Cette conception de la formation artistique trahit une méfiance assez philistine vis-à-vis de l’art tel qu’il évolue dans ces années quarante au plan international, vers l’abstraction notamment, au bénéfice d’une esthétique, des valeurs et des carrières exclusivement suisses. En réaction, le (ou la) jeune artiste suisse aura systématiquement tendance à clore son cursus par un voyage d’études, pour découvrir ce qu’il ou elle a manqué, se confronter aux tendances actuelles et positionner son travail sur le marché international. A cette époque Paris, qui reste encore pour quelques années la Mecque de l’art, est une destination privilégiée.

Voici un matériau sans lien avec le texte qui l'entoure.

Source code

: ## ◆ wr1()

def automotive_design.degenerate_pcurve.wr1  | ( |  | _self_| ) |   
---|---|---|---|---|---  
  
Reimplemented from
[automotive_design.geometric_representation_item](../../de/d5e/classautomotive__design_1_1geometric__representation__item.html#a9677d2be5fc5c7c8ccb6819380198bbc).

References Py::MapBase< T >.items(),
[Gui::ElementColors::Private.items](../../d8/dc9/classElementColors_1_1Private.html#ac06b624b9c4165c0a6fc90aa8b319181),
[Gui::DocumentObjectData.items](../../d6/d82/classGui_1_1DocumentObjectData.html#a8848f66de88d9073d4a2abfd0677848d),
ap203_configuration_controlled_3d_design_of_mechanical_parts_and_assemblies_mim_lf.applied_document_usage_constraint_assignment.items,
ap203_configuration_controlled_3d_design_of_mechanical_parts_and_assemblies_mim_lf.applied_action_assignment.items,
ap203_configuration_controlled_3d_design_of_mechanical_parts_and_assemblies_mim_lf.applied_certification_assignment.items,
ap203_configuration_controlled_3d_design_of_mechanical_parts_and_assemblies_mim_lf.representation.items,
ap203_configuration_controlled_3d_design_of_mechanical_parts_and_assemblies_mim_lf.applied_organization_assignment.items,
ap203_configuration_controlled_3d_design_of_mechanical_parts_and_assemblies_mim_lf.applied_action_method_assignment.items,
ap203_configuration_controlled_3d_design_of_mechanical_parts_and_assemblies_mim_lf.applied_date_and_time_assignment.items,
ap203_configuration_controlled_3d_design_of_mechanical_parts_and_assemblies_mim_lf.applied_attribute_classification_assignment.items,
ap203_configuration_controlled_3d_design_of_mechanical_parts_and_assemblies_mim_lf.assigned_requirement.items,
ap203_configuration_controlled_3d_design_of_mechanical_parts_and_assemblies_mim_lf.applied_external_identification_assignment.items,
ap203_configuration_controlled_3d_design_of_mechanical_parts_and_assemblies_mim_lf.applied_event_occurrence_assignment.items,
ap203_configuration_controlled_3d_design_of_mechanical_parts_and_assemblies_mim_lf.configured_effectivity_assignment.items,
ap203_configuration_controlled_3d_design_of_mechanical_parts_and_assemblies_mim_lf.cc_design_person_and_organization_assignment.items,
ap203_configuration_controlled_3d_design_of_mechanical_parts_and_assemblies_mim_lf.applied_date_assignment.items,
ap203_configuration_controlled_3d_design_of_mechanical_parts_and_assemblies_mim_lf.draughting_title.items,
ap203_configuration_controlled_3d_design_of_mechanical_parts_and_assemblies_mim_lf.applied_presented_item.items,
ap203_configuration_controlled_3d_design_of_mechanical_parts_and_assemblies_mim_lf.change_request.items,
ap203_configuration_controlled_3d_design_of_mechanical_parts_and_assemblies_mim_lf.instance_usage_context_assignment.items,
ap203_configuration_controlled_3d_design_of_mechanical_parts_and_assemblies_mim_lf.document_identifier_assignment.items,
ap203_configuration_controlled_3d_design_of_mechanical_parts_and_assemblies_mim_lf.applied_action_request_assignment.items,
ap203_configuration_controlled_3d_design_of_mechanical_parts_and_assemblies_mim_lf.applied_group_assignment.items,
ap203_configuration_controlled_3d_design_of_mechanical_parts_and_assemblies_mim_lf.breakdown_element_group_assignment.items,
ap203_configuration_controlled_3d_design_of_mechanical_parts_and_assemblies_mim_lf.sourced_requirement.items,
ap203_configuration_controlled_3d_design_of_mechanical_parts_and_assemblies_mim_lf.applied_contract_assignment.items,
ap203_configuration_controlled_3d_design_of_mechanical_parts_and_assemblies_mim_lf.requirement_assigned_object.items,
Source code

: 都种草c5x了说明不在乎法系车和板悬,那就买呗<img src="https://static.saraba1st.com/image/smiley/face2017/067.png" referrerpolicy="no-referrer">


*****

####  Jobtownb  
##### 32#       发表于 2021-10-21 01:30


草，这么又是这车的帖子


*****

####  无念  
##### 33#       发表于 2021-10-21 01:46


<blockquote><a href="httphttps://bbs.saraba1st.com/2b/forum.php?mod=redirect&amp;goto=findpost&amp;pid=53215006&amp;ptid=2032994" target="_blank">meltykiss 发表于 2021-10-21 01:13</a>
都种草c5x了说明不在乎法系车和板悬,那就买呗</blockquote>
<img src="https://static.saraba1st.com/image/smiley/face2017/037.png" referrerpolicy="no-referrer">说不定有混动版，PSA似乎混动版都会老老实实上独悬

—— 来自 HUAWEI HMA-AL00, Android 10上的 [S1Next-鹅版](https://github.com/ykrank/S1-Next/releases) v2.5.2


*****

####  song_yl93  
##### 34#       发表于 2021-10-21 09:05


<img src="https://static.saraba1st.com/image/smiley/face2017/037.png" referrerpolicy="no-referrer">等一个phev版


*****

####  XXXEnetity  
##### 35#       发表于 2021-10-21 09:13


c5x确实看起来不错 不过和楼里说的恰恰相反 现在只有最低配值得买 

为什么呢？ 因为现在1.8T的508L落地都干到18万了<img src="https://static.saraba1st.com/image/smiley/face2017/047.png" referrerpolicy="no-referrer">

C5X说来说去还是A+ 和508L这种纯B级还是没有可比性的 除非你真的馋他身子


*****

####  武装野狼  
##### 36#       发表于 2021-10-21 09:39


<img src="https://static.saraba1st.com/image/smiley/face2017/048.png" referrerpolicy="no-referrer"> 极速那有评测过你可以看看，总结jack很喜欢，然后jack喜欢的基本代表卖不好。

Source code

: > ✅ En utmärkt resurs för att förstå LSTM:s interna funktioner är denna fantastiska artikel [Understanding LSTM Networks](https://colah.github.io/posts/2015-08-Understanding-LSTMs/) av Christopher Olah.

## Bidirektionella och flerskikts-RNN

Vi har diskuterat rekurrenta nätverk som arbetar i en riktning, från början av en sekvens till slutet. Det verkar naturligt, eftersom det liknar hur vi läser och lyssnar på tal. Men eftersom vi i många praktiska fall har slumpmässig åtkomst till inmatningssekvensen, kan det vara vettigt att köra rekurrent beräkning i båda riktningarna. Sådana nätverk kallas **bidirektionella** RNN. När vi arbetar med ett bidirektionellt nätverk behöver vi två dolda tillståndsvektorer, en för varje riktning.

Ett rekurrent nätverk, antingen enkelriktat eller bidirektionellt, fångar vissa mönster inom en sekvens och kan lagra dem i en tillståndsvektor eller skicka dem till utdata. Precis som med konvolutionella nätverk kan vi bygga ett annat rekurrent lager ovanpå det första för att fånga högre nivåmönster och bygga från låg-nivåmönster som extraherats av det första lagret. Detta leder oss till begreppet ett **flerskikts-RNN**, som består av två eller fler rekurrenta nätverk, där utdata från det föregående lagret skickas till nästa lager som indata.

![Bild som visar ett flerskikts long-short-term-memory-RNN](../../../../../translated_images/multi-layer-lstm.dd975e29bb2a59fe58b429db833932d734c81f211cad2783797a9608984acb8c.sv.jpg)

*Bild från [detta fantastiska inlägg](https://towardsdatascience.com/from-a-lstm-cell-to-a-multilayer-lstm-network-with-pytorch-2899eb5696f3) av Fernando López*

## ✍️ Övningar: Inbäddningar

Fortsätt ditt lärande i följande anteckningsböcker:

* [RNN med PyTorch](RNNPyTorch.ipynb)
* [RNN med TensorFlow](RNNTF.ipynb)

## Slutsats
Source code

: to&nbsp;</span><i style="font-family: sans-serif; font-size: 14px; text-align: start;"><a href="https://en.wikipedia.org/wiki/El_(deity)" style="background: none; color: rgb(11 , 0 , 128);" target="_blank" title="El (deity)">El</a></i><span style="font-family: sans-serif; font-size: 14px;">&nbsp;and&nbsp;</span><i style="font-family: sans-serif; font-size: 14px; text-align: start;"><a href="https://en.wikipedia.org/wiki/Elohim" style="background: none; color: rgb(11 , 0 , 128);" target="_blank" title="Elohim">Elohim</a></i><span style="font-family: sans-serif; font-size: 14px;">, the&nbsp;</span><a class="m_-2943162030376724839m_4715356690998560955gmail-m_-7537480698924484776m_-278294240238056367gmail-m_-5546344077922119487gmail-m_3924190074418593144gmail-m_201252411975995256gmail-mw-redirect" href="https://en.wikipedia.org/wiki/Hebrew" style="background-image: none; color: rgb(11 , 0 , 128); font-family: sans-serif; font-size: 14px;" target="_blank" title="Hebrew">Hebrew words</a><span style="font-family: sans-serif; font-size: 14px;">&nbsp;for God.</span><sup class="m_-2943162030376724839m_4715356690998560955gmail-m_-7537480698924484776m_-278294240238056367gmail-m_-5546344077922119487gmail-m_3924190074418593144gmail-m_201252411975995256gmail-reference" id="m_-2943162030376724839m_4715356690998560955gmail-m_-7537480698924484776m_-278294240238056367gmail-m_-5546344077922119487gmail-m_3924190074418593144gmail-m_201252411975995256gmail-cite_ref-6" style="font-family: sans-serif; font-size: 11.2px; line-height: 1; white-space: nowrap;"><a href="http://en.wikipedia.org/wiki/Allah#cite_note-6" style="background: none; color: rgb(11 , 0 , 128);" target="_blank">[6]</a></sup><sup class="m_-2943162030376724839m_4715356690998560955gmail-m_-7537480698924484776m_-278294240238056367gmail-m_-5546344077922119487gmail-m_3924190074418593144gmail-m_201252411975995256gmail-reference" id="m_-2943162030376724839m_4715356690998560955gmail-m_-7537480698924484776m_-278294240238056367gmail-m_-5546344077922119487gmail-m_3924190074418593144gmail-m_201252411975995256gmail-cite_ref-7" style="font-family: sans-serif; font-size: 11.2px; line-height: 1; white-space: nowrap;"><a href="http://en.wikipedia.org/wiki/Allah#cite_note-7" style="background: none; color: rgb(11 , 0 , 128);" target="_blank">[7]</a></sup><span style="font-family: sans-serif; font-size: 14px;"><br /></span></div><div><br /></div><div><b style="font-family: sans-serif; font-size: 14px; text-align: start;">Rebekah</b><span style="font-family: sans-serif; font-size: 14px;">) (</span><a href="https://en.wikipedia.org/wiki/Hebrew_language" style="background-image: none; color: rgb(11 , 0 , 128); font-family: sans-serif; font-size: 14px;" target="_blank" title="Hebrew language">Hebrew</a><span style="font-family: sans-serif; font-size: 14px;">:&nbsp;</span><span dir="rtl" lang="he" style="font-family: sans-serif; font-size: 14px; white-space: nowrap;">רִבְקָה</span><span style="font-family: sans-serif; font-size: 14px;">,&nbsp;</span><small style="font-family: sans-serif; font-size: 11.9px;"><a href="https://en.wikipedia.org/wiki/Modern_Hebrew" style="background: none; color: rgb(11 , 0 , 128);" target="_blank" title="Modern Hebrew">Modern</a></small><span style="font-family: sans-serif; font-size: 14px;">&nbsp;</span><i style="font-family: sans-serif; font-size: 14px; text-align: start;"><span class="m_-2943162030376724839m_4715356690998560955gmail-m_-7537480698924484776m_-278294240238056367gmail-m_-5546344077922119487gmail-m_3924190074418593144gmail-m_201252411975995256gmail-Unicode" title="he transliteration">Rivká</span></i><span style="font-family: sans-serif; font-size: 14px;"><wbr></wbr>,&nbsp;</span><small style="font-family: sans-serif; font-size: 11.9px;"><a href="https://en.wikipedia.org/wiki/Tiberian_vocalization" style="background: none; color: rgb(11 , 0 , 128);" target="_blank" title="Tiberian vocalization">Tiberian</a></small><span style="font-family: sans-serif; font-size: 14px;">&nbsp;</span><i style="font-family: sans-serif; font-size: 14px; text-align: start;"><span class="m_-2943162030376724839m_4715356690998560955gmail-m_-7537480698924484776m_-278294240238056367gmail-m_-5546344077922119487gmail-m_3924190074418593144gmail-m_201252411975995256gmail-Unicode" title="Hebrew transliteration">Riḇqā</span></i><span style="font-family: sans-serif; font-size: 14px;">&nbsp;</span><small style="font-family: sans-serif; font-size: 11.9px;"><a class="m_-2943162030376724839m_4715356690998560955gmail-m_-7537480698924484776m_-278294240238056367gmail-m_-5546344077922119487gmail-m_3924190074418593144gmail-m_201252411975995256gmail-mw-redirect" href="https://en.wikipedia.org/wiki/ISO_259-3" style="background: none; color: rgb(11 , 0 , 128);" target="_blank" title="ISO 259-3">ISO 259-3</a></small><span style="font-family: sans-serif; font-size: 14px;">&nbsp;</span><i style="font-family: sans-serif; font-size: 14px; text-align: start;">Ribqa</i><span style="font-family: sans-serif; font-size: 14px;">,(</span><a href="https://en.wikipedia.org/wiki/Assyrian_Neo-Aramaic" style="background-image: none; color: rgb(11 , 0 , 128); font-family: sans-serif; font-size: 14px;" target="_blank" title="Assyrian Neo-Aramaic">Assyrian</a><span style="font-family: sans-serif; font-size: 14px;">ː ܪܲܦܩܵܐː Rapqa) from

Le jeune Beat Zumstein suit avec un enthousiasme apparent toutes les étapes de ce programme, malgré la discipline quasi-prussienne de l’enseignement. Inscrit comme graphiste en 1944 à l’École d’arts appliqués (Gewerbschule) de Berne, puis en 1945 au Teknikum de Biel (Bienne, canton de Berne) dans le département d’artisanat d’art, il apprend la sculpture et la lithographie. Il travaille avec acharnement, trouve encore le temps de suivre un enseignement de dessin en cours du soir, et se fait engager bénévolement chez un sculpteur de pierre tombales pour se perfectionner. Dans ses moments libres, il peint.